Records taken from a dataset:
[start]
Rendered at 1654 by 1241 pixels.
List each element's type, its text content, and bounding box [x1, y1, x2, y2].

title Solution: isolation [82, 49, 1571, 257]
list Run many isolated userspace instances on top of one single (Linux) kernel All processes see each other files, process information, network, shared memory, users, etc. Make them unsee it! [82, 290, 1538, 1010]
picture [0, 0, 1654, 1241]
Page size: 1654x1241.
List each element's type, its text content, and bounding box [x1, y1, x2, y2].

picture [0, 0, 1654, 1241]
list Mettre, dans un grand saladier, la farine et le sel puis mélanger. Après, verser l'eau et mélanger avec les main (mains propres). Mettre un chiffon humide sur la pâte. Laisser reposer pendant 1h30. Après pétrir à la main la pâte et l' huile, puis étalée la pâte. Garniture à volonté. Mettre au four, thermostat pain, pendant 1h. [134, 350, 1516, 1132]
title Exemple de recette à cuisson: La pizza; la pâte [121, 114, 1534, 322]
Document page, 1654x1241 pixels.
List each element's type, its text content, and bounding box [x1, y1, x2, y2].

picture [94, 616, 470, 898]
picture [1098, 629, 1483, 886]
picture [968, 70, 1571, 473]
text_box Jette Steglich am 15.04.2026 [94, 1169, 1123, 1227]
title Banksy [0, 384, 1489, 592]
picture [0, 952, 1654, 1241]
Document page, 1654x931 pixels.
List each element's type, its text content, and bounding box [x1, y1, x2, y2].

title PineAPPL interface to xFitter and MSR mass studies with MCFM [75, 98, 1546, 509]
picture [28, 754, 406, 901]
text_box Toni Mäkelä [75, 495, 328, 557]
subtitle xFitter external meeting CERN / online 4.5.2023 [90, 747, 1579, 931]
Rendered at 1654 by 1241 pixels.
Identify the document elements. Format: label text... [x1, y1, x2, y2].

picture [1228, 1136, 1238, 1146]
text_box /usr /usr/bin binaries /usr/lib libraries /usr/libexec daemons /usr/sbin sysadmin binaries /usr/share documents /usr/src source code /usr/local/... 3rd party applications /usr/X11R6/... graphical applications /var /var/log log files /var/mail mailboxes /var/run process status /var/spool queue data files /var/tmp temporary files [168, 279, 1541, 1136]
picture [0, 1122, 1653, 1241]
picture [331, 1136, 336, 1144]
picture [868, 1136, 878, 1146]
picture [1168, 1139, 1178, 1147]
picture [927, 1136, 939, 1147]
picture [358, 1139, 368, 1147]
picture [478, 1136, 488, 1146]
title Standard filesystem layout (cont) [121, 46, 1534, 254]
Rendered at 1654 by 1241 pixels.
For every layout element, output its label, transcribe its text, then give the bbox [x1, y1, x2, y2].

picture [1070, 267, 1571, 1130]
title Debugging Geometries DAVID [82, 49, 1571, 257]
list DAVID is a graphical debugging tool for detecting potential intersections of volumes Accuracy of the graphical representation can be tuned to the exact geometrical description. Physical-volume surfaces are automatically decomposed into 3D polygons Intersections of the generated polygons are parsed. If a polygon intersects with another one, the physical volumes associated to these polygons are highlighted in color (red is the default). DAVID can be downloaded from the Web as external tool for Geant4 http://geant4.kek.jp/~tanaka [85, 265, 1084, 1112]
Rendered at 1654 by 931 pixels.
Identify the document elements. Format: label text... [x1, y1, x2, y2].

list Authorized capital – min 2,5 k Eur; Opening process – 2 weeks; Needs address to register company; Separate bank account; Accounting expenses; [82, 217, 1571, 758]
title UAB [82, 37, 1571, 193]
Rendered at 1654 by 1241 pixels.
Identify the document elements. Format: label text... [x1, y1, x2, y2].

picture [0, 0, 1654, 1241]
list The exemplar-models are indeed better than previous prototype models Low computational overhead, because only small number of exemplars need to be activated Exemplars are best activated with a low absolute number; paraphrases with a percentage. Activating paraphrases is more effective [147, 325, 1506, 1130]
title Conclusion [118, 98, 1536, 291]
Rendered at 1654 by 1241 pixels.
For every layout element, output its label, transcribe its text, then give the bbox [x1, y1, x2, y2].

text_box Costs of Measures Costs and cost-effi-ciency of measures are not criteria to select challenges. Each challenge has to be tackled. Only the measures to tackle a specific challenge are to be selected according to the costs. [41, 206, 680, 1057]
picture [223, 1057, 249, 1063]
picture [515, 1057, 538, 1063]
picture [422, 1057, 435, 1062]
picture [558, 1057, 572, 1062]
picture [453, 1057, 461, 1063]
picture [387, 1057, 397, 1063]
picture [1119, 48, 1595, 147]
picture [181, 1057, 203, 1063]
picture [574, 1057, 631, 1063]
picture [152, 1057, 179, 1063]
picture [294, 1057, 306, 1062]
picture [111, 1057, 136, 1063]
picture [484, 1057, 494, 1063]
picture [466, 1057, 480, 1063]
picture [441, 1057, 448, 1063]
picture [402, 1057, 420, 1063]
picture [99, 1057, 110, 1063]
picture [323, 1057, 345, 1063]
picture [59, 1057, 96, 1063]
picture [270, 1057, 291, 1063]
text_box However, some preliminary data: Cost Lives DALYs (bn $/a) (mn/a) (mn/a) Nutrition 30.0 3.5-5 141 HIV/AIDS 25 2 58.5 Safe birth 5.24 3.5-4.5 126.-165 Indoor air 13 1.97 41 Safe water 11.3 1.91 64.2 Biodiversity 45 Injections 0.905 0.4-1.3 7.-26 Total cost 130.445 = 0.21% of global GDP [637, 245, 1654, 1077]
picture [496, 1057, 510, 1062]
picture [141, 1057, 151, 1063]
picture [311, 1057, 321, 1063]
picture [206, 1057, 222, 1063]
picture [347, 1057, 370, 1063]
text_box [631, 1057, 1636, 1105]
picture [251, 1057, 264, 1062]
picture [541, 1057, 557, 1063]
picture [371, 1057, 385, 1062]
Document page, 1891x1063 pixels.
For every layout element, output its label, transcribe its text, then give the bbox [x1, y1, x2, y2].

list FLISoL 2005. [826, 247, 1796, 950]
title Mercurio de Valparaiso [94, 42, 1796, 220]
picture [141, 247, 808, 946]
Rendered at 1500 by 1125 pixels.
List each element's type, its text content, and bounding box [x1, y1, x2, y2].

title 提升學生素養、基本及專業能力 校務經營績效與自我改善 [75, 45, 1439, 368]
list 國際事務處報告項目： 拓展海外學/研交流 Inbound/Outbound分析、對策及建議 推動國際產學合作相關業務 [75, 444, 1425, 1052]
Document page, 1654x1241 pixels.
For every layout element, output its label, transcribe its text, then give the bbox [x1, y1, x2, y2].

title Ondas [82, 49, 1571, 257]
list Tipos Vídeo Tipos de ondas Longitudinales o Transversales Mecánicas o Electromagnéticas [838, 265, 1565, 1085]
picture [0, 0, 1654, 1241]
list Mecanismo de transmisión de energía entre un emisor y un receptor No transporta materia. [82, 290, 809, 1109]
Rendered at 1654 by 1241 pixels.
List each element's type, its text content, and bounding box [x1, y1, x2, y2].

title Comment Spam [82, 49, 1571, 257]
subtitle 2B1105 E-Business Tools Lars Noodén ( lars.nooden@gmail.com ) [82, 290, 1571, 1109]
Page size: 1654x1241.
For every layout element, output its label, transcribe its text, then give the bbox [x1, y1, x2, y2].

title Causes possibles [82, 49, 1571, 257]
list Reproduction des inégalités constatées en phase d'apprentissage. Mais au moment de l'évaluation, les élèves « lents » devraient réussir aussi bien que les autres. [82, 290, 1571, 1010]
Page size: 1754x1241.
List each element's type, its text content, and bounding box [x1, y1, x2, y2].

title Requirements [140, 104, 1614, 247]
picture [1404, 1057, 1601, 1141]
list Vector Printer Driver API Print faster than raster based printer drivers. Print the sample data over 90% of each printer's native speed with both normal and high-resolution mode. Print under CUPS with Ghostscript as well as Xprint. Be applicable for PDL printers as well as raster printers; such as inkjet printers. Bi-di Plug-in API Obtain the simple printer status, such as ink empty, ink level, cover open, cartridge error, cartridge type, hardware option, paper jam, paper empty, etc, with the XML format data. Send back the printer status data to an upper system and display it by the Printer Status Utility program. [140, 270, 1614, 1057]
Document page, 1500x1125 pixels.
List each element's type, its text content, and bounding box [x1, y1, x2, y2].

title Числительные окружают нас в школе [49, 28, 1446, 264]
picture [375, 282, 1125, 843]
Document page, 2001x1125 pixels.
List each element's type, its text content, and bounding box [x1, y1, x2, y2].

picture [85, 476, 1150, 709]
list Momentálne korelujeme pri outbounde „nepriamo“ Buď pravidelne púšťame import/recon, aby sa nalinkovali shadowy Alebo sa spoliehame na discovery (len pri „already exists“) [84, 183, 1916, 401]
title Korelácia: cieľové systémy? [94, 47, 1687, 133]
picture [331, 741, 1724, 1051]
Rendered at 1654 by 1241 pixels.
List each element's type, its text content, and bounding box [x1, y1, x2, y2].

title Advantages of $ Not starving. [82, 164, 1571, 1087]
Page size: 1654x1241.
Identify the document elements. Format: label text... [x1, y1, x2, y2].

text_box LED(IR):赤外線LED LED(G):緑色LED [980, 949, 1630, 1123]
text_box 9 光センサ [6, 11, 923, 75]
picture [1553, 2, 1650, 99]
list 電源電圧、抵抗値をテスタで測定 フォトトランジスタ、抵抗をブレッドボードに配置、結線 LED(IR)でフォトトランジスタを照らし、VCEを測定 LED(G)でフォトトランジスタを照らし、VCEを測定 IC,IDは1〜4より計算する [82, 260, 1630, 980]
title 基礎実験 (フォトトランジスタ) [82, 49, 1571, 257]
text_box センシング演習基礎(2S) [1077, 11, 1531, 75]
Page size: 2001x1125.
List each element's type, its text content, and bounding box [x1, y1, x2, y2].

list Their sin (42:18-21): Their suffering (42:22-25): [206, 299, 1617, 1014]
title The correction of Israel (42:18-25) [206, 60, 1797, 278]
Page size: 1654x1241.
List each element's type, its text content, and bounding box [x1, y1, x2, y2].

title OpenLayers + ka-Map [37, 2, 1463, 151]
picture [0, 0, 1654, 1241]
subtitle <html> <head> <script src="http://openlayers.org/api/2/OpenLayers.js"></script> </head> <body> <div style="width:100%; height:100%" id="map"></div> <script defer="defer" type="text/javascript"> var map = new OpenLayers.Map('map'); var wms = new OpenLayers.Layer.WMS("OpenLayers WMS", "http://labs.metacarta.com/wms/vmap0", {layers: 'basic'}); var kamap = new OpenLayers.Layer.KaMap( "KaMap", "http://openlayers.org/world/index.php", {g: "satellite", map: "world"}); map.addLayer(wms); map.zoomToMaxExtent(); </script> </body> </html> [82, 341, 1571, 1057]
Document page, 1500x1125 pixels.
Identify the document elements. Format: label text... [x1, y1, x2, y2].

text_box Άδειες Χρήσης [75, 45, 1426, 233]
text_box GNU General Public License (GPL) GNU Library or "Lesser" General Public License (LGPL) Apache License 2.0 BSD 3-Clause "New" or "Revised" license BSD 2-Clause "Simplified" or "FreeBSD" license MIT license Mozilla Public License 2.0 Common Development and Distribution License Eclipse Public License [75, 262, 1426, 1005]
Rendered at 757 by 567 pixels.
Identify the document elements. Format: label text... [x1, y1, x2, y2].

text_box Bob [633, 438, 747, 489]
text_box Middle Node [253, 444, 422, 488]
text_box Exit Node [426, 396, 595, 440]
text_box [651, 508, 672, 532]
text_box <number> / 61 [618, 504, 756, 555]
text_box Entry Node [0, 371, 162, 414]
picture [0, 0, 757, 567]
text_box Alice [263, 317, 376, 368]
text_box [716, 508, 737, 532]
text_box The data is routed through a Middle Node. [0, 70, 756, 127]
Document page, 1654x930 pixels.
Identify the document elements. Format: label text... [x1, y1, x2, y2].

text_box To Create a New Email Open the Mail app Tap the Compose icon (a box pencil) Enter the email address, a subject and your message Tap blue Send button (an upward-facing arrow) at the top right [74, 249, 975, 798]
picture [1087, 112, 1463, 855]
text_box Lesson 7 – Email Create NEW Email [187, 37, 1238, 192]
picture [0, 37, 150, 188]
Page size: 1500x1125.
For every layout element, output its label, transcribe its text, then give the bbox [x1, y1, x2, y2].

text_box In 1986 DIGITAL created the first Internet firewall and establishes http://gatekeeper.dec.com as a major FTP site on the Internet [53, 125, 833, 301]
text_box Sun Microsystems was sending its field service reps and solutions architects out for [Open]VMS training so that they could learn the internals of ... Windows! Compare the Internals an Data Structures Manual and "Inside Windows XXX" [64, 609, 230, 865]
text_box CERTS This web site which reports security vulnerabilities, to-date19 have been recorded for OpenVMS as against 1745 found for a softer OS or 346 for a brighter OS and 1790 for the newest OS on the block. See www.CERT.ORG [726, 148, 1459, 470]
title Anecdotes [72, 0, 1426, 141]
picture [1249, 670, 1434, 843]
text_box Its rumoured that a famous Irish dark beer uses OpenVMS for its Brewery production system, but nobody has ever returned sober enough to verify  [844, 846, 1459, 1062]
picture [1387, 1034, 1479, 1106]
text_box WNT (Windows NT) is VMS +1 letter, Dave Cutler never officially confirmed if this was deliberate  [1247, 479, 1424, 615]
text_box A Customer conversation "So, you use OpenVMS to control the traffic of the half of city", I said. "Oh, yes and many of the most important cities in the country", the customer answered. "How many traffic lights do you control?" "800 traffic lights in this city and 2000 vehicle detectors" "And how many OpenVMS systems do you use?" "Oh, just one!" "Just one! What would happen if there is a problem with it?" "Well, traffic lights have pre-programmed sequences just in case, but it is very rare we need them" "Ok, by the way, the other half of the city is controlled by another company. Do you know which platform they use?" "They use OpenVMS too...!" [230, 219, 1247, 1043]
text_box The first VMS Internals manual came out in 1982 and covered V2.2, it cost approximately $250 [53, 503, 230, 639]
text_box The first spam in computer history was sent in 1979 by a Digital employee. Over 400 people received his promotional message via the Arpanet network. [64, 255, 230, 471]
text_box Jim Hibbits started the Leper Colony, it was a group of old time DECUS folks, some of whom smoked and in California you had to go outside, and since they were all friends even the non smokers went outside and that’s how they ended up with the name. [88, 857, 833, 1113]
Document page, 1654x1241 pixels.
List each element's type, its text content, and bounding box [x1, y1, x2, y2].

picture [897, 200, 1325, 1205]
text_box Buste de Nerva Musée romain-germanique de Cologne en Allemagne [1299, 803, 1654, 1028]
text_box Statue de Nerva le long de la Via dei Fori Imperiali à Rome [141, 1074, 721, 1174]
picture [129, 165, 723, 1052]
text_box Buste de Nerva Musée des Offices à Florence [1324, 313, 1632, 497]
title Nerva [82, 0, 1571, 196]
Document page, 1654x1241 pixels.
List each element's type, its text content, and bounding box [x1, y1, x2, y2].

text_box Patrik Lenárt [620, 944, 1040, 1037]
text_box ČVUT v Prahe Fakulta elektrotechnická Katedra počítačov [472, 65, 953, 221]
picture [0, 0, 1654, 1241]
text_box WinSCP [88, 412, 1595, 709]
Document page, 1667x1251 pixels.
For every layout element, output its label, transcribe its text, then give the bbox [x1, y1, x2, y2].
[end]
Instructions for the task: Copy the records word for word, from the very beginning through the line containing "title Exemple de", including both ends.

Task solution:
Rendered at 1654 by 1241 pixels.
List each element's type, its text content, and bounding box [x1, y1, x2, y2].

title Solution: isolation [82, 49, 1571, 257]
list Run many isolated userspace instances on top of one single (Linux) kernel All processes see each other files, process information, network, shared memory, users, etc. Make them unsee it! [82, 290, 1538, 1010]
picture [0, 0, 1654, 1241]
Page size: 1654x1241.
List each element's type, its text content, and bounding box [x1, y1, x2, y2].

picture [0, 0, 1654, 1241]
list Mettre, dans un grand saladier, la farine et le sel puis mélanger. Après, verser l'eau et mélanger avec les main (mains propres). Mettre un chiffon humide sur la pâte. Laisser reposer pendant 1h30. Après pétrir à la main la pâte et l' huile, puis étalée la pâte. Garniture à volonté. Mettre au four, thermostat pain, pendant 1h. [134, 350, 1516, 1132]
title Exemple de recette à cuisson: La pizza; la pâte [121, 114, 1534, 322]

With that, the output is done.